Instructions to follow »
Using the material below, print a verbatim copy of every line from the one containing "left elbow: (95, 233)" through the one containing "left hip: (330, 330)", inclusive, and omit the pictures.

Exercise data »
^^^^^^^^^^^^^^^^
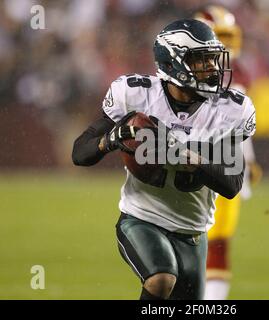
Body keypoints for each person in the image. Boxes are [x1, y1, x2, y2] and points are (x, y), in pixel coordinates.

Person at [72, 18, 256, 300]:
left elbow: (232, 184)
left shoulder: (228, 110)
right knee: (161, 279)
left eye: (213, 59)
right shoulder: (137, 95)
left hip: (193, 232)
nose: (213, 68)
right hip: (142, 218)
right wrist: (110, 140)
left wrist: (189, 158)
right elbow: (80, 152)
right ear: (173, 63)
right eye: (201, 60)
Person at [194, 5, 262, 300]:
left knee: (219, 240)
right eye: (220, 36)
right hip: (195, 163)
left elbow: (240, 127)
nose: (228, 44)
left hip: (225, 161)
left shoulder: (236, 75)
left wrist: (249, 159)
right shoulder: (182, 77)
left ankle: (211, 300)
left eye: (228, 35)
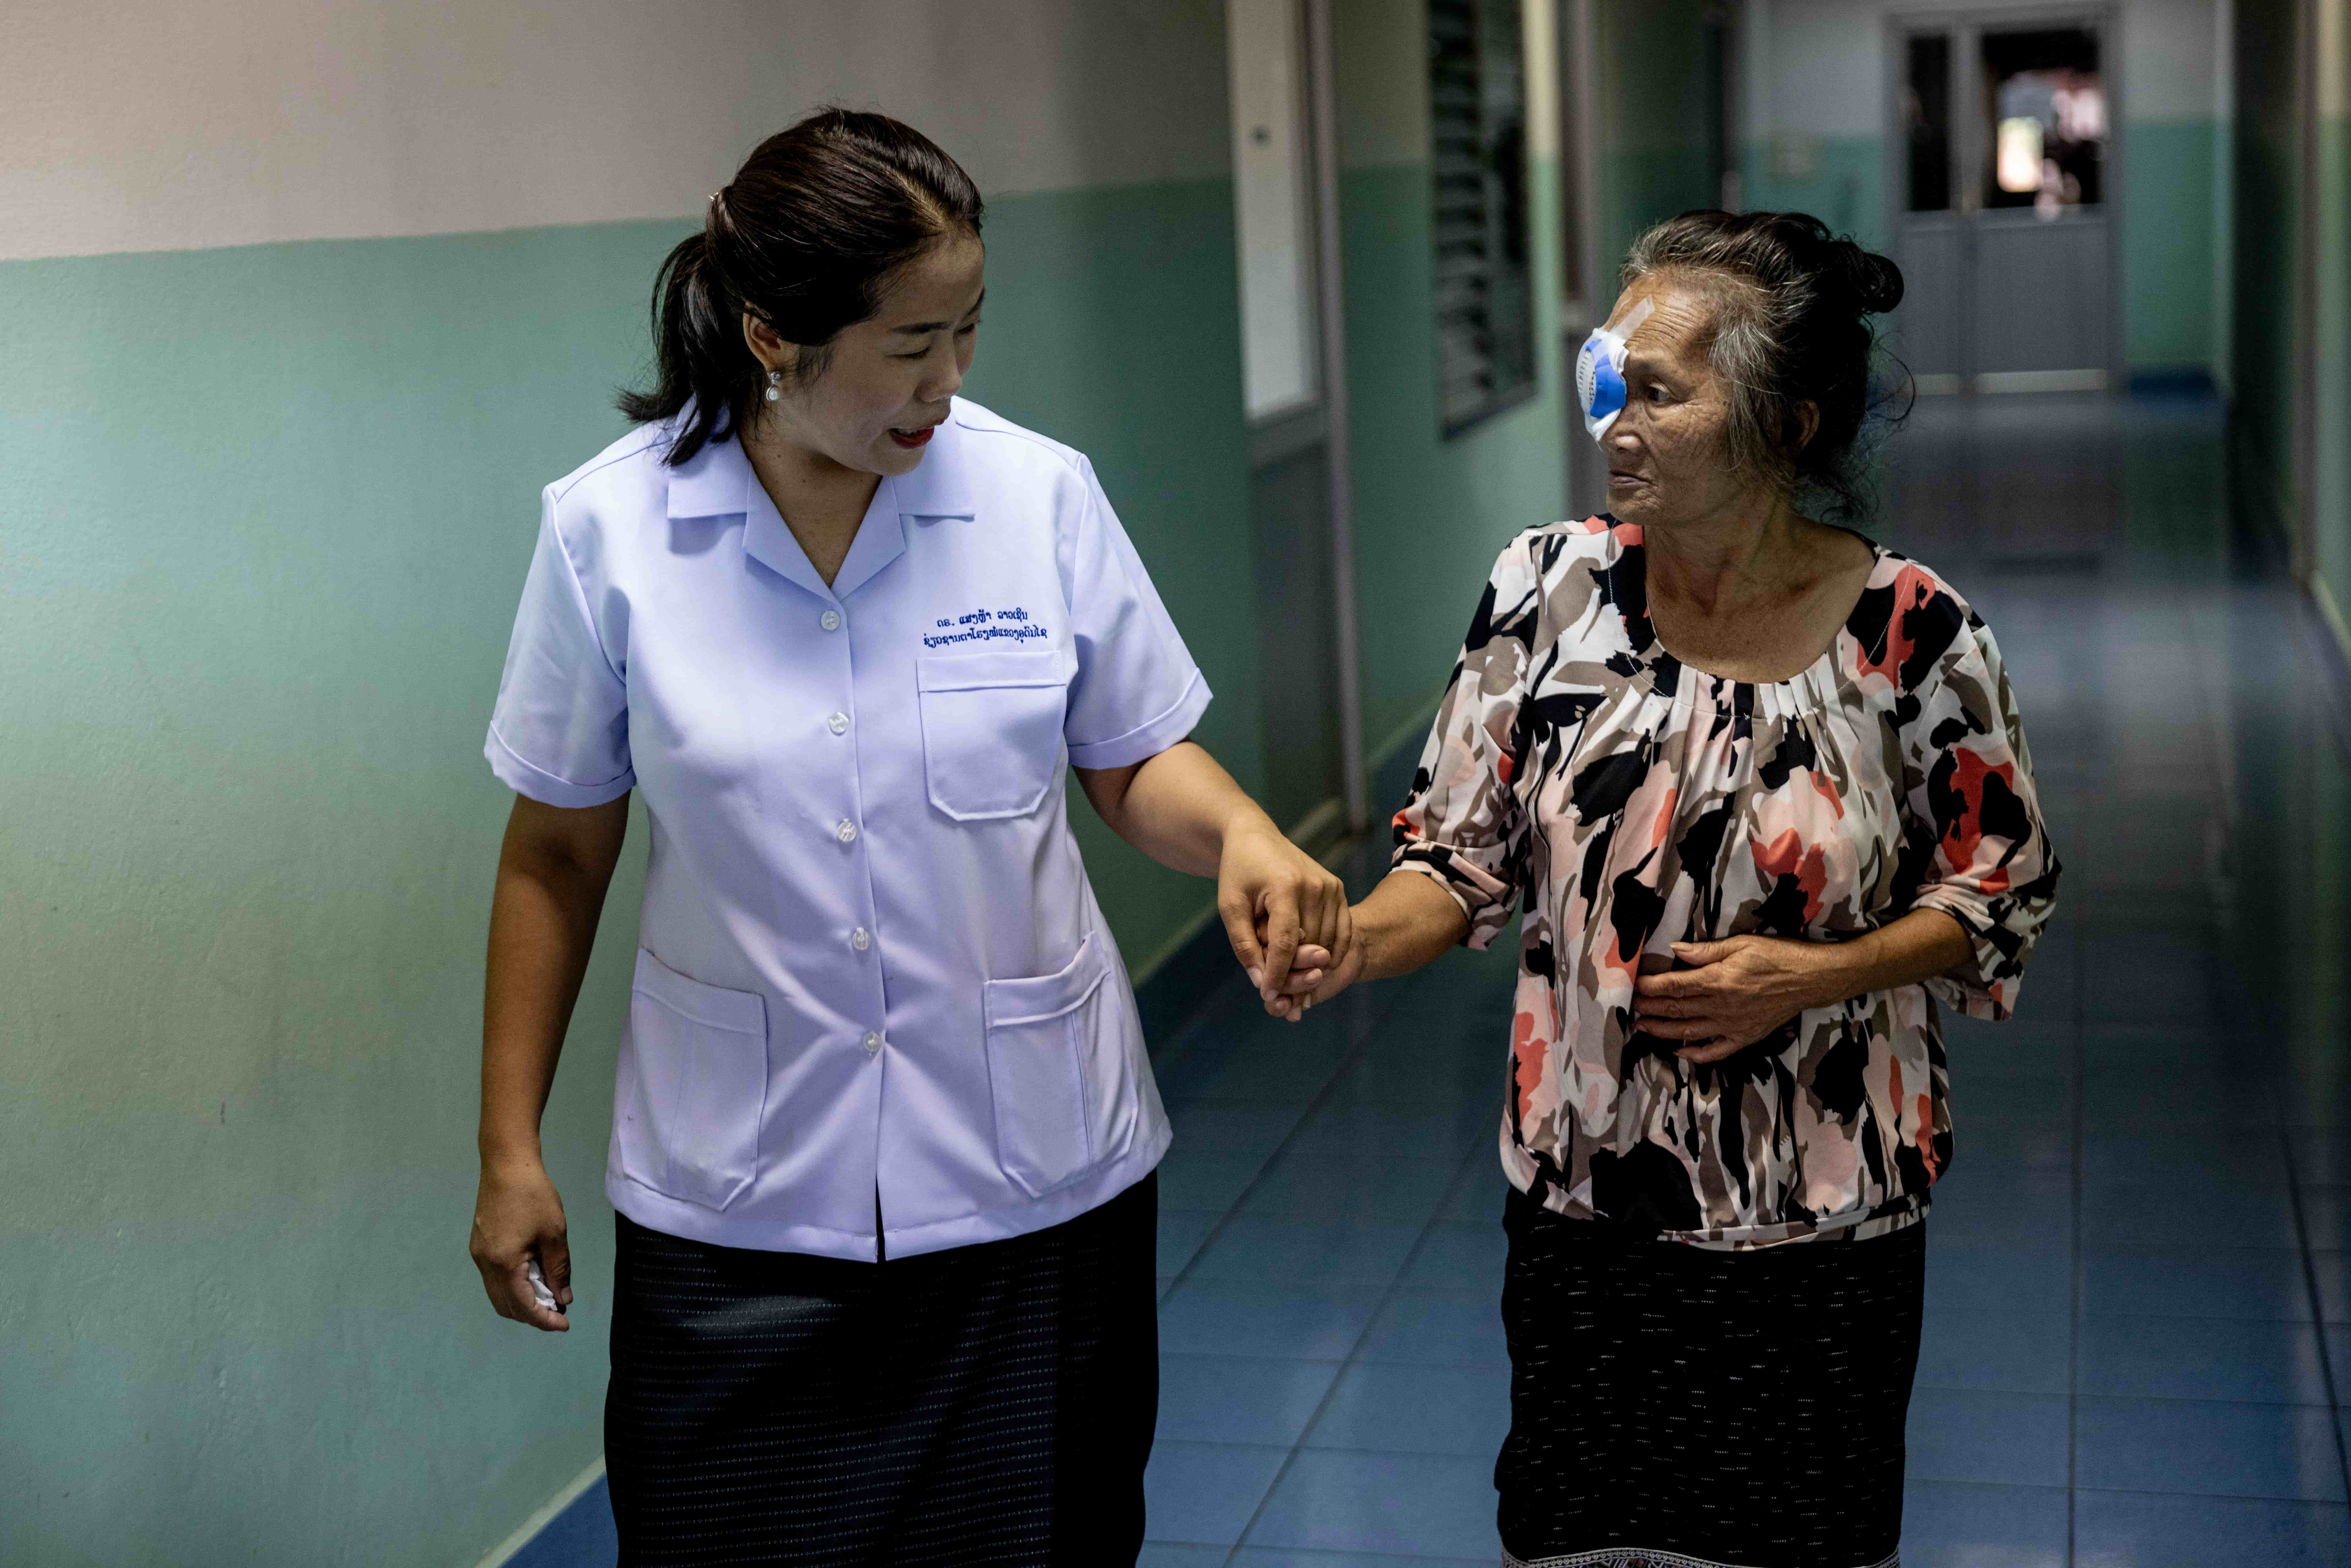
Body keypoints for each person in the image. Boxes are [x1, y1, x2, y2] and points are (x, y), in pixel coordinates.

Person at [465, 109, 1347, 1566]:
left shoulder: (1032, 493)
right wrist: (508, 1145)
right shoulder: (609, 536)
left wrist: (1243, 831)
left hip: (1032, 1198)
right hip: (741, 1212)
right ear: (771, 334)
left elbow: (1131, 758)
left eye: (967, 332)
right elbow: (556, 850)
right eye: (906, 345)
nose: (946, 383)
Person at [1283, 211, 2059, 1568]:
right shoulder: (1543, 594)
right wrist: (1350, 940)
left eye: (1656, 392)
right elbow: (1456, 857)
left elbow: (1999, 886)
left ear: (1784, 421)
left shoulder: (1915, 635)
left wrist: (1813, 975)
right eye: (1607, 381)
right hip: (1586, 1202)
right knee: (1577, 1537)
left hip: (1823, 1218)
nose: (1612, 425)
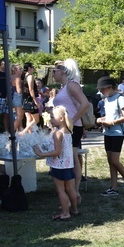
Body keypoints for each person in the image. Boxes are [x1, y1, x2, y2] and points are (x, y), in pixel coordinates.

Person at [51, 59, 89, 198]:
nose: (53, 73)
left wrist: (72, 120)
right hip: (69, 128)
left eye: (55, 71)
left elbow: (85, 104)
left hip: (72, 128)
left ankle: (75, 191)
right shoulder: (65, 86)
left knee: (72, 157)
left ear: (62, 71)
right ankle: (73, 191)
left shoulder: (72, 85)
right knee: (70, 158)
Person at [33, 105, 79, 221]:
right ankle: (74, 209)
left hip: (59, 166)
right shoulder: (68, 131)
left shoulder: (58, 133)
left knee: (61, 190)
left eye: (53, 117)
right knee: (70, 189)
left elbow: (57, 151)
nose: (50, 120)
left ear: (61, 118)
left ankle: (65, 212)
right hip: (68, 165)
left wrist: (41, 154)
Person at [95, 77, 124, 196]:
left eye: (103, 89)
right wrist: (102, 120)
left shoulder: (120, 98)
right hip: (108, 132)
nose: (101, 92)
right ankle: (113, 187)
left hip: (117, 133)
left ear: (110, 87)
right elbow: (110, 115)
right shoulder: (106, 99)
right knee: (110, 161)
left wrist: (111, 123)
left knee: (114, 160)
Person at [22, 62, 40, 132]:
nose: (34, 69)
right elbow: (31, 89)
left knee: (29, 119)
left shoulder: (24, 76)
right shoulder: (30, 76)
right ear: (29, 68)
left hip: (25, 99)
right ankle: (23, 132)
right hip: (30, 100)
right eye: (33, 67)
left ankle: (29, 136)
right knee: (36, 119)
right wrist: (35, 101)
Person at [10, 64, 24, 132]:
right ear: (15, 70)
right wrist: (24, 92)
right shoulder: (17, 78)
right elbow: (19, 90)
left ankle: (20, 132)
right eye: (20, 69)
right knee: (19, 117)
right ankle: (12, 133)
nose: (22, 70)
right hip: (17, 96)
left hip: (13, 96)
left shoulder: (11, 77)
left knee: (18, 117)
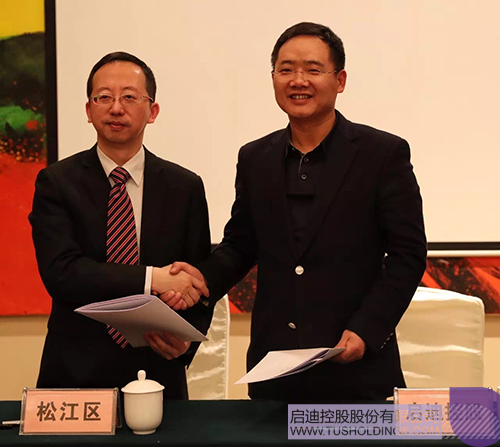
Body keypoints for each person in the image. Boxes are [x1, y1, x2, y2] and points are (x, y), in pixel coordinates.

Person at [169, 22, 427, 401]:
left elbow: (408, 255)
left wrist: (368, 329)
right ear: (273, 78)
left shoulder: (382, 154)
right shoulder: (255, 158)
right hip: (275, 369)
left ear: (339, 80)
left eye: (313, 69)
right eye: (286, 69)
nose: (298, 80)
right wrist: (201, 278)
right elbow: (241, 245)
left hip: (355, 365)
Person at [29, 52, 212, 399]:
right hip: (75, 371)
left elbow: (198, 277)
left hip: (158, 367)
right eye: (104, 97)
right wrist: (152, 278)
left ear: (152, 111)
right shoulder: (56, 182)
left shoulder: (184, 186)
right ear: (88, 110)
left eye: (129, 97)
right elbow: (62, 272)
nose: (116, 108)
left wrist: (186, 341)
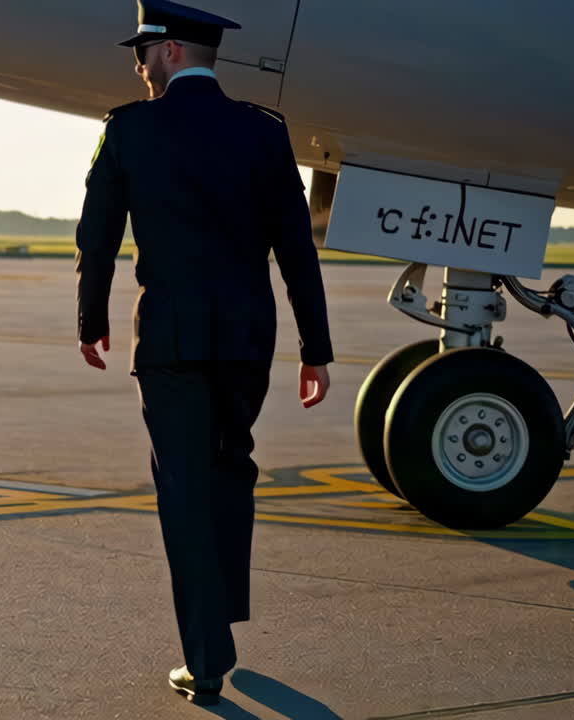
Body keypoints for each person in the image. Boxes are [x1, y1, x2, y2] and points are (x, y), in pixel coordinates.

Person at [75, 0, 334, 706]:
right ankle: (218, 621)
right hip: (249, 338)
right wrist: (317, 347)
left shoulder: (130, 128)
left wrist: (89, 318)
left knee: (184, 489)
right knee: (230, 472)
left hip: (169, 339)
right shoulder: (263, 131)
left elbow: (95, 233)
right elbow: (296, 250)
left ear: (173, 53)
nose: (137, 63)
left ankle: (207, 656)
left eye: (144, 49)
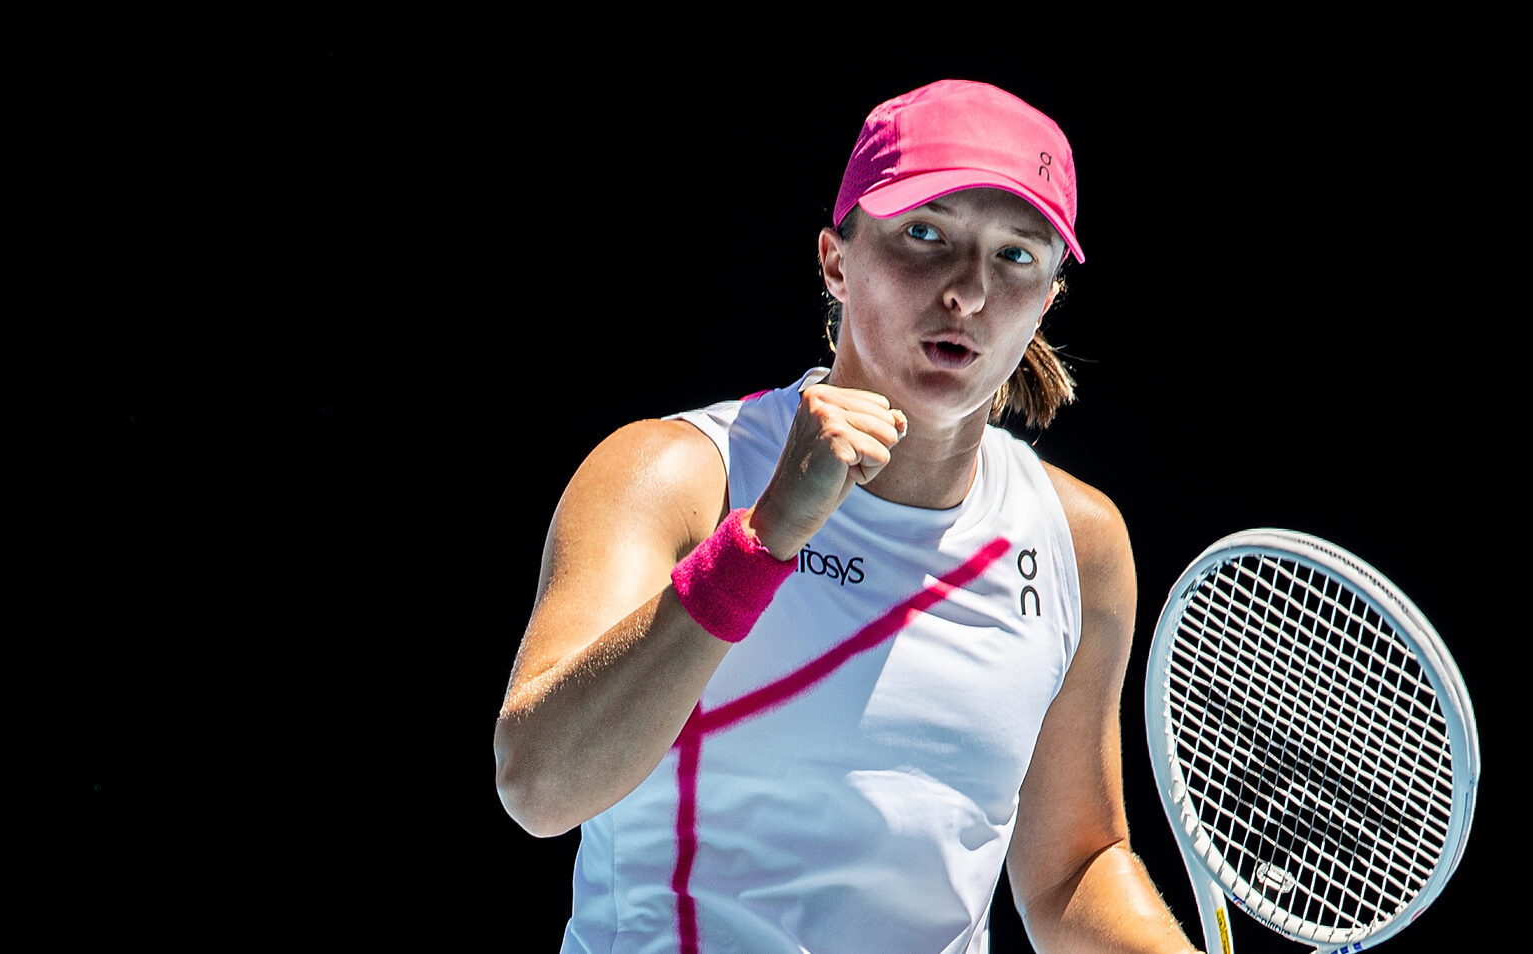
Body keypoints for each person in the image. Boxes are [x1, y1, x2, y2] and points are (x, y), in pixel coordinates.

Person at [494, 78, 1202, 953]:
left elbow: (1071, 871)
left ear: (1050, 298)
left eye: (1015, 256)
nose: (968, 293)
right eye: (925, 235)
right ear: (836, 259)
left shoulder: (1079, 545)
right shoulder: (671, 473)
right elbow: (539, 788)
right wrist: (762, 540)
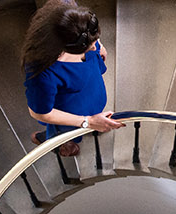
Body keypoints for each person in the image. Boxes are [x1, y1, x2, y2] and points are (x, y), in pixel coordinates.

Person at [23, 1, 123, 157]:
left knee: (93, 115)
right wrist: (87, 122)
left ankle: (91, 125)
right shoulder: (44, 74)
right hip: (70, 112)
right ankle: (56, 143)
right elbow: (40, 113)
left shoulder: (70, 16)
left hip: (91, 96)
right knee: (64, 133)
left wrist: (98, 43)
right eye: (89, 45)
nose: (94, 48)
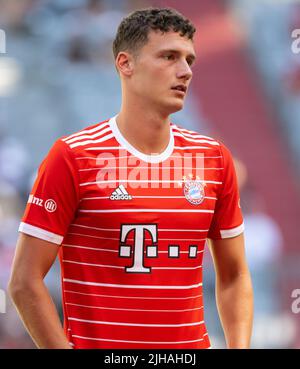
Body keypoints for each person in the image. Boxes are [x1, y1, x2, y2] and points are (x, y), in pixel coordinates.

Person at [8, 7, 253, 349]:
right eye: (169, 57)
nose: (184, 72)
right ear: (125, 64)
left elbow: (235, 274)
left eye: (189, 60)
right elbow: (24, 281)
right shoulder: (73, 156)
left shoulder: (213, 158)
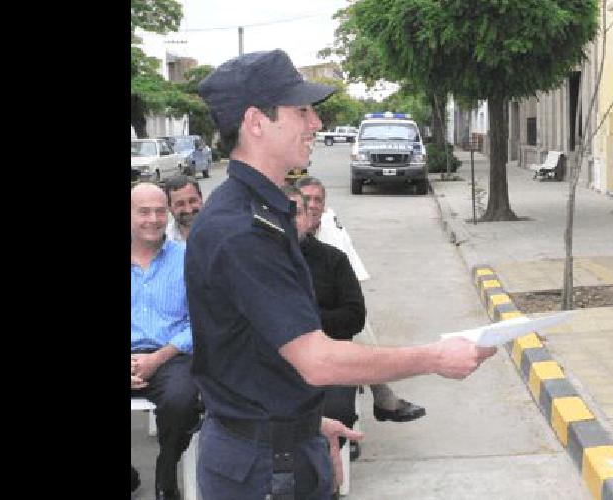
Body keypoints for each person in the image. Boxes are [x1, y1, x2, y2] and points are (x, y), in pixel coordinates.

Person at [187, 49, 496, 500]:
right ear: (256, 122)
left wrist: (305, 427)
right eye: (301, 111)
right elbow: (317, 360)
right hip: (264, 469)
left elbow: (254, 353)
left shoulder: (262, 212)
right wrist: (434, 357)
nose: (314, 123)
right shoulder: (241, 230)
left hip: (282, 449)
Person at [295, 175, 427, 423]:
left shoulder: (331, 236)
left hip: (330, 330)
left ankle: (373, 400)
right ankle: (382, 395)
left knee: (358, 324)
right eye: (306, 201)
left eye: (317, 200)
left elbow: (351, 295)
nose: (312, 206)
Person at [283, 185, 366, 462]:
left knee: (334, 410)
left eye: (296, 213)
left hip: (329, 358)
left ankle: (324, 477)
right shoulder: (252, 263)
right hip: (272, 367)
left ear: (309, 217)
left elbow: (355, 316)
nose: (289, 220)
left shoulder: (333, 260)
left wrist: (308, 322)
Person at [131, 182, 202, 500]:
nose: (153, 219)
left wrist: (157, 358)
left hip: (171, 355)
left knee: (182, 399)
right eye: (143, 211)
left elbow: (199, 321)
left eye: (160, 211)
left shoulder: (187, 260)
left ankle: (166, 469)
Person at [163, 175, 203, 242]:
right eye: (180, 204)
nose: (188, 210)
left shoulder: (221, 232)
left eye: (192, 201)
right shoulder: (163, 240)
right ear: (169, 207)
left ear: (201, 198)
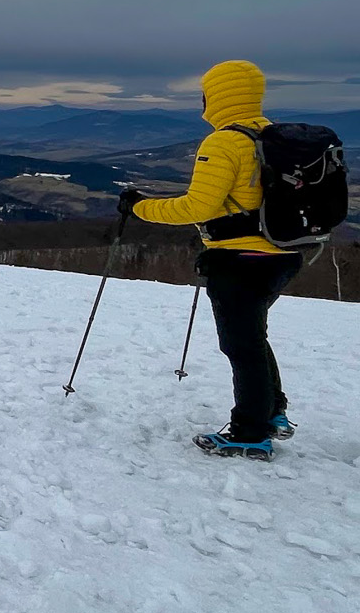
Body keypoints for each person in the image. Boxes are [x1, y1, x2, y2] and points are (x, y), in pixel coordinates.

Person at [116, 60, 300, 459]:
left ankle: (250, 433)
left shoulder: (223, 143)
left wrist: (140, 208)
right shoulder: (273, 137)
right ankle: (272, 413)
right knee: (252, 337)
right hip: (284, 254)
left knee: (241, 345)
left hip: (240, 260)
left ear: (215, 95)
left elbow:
^^^^^^^^^^^^^^^^
Task output »
left elbow: (95, 233)
right elbow: (296, 250)
left ear: (173, 53)
nose: (137, 63)
left ankle: (207, 656)
left eye: (144, 49)
Body keypoints for each person in the image. Boxes are [x1, y1, x2, y2] and points are (x, y), in pixel coordinates.

Person at [494, 78, 1202, 953]:
left elbow: (1071, 871)
left ear: (1050, 298)
left eye: (1015, 256)
nose: (968, 293)
right eye: (925, 235)
right ear: (836, 259)
left shoulder: (1079, 545)
right shoulder: (671, 473)
right elbow: (539, 788)
right wrist: (762, 540)
Body keypoints for each person in the image. Boxes are [x1, y1, x2, y2] and points are (x, y), in pixel coordinates.

Person at [23, 1, 123, 157]:
left knee: (93, 115)
right wrist: (87, 122)
left ankle: (91, 125)
right shoulder: (44, 74)
right hip: (70, 112)
right ankle: (56, 143)
right elbow: (40, 113)
left shoulder: (70, 16)
left hip: (91, 96)
right knee: (64, 133)
left wrist: (98, 43)
right eye: (89, 45)
nose: (94, 48)
Body keypoints for each person in the image. Boxes are [x1, y1, x2, y2] and points are (x, y), in pixel coordinates.

Person at [8, 7, 253, 349]:
right eye: (169, 57)
nose: (184, 72)
right ear: (125, 64)
left elbow: (235, 274)
left eye: (189, 60)
right elbow: (24, 281)
right shoulder: (73, 156)
left shoulder: (213, 158)
Body keypoints for each person in the image. Boxes are [x1, y1, x2, y2] and points are (x, y), in pixel coordinates.

Person at [187, 49, 496, 500]:
right ear: (256, 122)
left wrist: (305, 427)
right eye: (301, 111)
right elbow: (317, 360)
right hip: (264, 469)
left elbow: (254, 353)
left shoulder: (262, 212)
right wrist: (434, 357)
nose: (314, 123)
right shoulder: (241, 230)
left hip: (282, 449)
Person at [295, 175, 427, 423]:
left shoulder: (331, 236)
left hip: (330, 330)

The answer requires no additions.